Instructions to follow:
Only an exact repetition of the entries will do.
-- Opening Marker --
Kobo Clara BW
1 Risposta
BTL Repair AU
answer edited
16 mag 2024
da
-- Closing Marker --
Solution to the problem:
Kobo Clara BW
1 Risposta
BTL Repair AU
answer edited
16 mag 2024
da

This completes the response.